# Hello everyone!!



## Carol T (Dec 4, 2009)

I just joined today and have really enjoyed reading the posts etc. I am looking to move to Sharm in the New Year and am after any advice. I know a few people but am looking to make some genuine female English speaking friends. I only speak English and am learning Arabic very slowly lol!! I will be staying in Nabq Bay as this is where my boyfriend works. I am also interested in Sierra which looks lovely. Any friendly advice or friendly contacts would be much appreciated. Thanks everyone x


----------



## Sam (Aug 27, 2009)

Carol T said:


> I just joined today and have really enjoyed reading the posts etc. I am looking to move to Sharm in the New Year and am after any advice. I know a few people but am looking to make some genuine female English speaking friends. I only speak English and am learning Arabic very slowly lol!! I will be staying in Nabq Bay as this is where my boyfriend works.
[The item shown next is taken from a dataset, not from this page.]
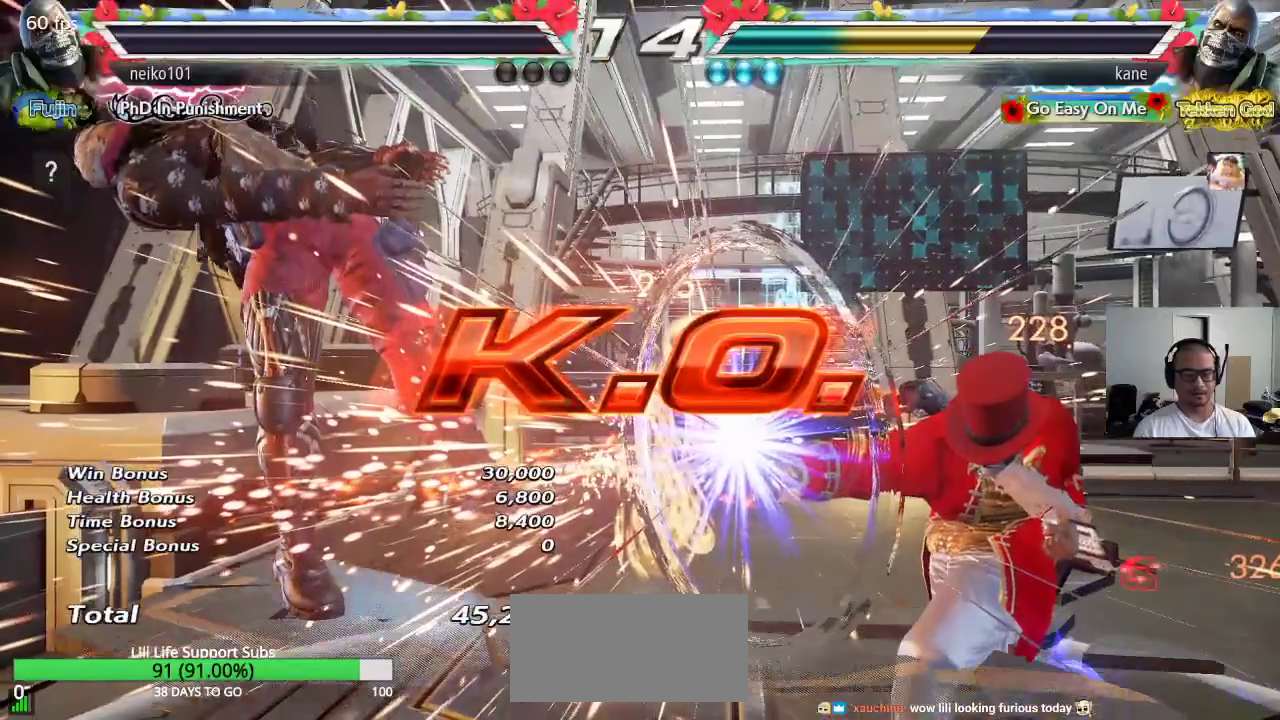
{"buttons": ["SQUARE"], "left_stick": "center", "events": [[67, "SQUARE", "down"], [150, "TRIANGLE", "up"]]}
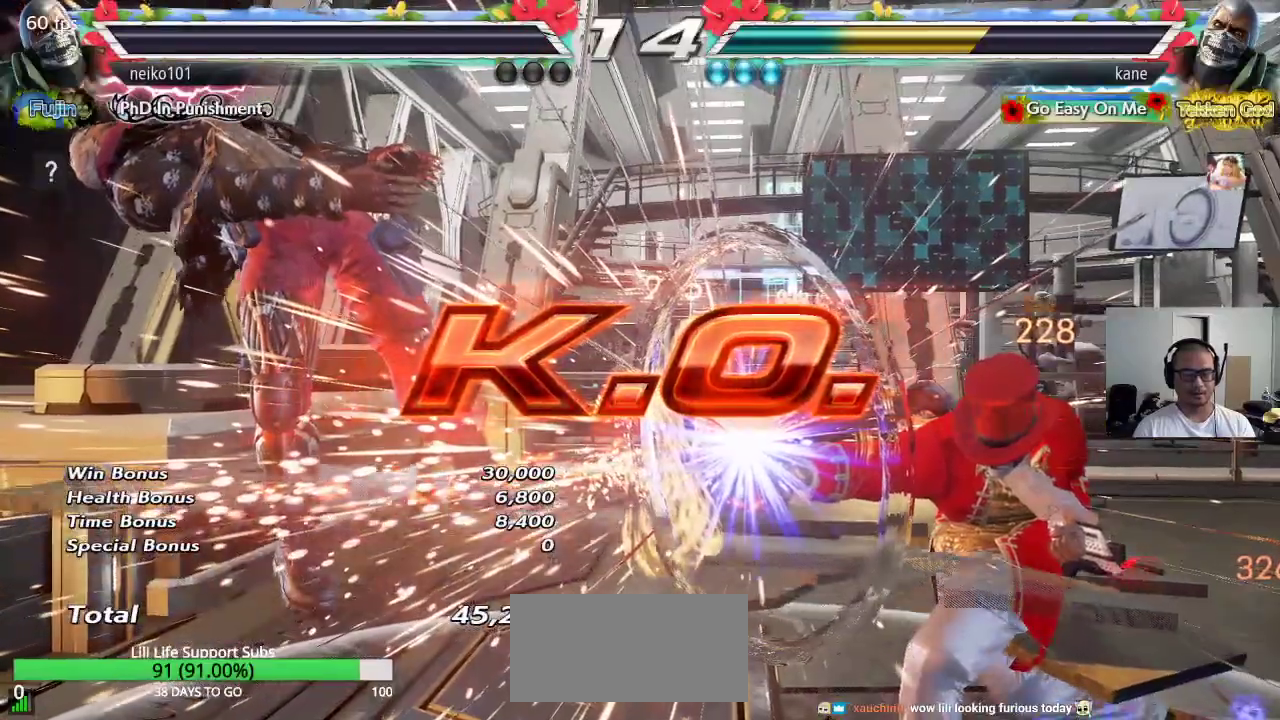
{"buttons": ["CIRCLE", "SQUARE"], "left_stick": "up", "events": [[350, "left_stick", "up"], [400, "CIRCLE", "down"], [450, "CIRCLE", "up"], [500, "CIRCLE", "down"]]}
I am also interested in Sierra which looks lovely. Any friendly advice or friendly contacts would be much appreciated. Thanks everyone x


Hi,

Congratulations on your decision to move and good luck 

What kind of advice are you looking for? I'm a full time worker and a full time mother so free time is rare for me, but here to help anytime 

Drop me a line if you need any help, and would be happy to meet for a coffee when you arrive out here.

Sam


----------